En évoquant ce facteur, beaucoup soulignaient le rôle bénéfique de la diaspora, 5 à 9 milliards de dollars de rentrée en devises étrangères annuellement, ce qui a fourni au Liban, durant des années une bouffée d’air… surtout à son secteur financier alors que pourtant les indicateurs économiques tournaient au rouge, les uns après les autres et en réalité, aggravant toujours un peu plus la situation financière réelle du Liban jusqu’à ce que le système financier finisse par s’effondrer sur lui-même. Elle avait donc, bien malgré elle, alimenté un quasi-schéma de fraude de type Ponzi, induite dans l’erreur par une parité de la livre libanaise stable, voire même par une monnaie locale surévaluée par rapport au dollar durant 25 ans et par des taux d’intérêts élevés. Aujourd’hui, ceux qui ont investi au Liban finissent par le reconnaitre et même le regretter bien malgré eux suite au blocage de leurs comptes, la perte induite par les jeux de parité entre livre libanaise et dollar, voire même par les risques de voir les banques libanaises être mises en faillite.

De l’aveu même de responsables bancaires, tant que le cash-inflow était positif, la situation pouvait perdurer. On faisait croire que tout allait bien alors que tout allait mal en réalité. Seulement aussi, les flux financiers s’étaient inversés début janvier 2019, avec les conséquences et surtout la crise sociale et économique qu’on connait aujourd’hui et l’instauration du contrôle des capitaux qui a suivi dès novembre 2019.

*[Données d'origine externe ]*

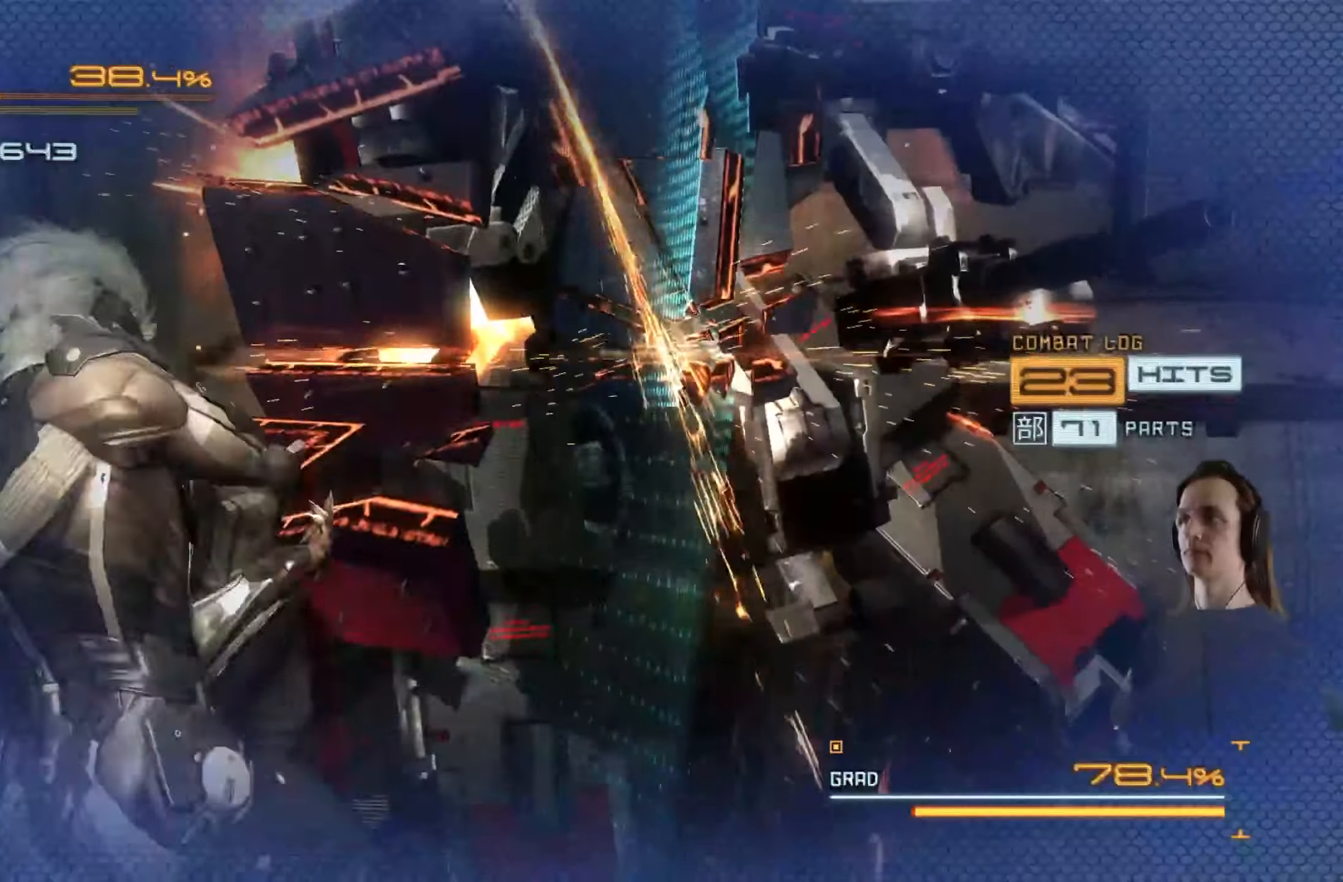
{"buttons": ["L2"], "left_stick": "center", "right_stick": "center", "events": [[17, "Y", "up"], [67, "Y", "down"], [150, "Y", "up"], [217, "Y", "down"], [300, "Y", "up"], [367, "Y", "down"], [450, "Y", "up"]]}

C’est ainsi que le système politico-financier, aujourd’hui responsable de cet exode s’est maintenu durant des années, et cet exode risque également d’induire à ce qu’il puisse également perdurer encore de nombreuses années parce qu’il s’agit au final, du principal bénéficiaire. C’est ainsi que la dette publique était financée si on exclut les conférences d’aide au Liban Paris I, II et III.

Par ailleurs, cette émigration est une émigration de personnes principalement de qualité, des personnes dont les compétences sont nécessaires sur le plan politique, économique et social aujourd’hui, plus que jamais.

Former un ingénieur coûte de l’argent, le voir partir après l’avoir formé et ainsi le voir travailler à l’étranger bénéficie à des économies étrangères plus qu’à l’économie locale, même si ces derniers transfèrent des fonds à leurs proches restés au Liban. 

Le Liban est un pays riche en potentiel de par sa société, son système éducatif, son positionnement stratégique dans une région de passage entre Orient, Occident, voire même Afrique. Cependant, à chaque départ, c’est un peu ce potentiel qu’on gaspille.

En effet, les personnes qui quittent aujourd’hui, nouveaux diplômés, pères et mères de familles, enfants, représentent un potentiel pour reconstruire le Liban sur des bases plus saines. 

Malheureusement, cette émigration impacte évidemment la possibilité de reconstruire le Liban sur des bases saines, surtout aujourd’hui après l’explosion du port de Beyrouth et également sur un projet de société. Un pays qui pousse son peuple à partir est un pays qui a failli puisqu’il n’a pas su offrir les opportunités nécessaires à les garder. Il est peut-être plus que temps de casser ce cercle infernal.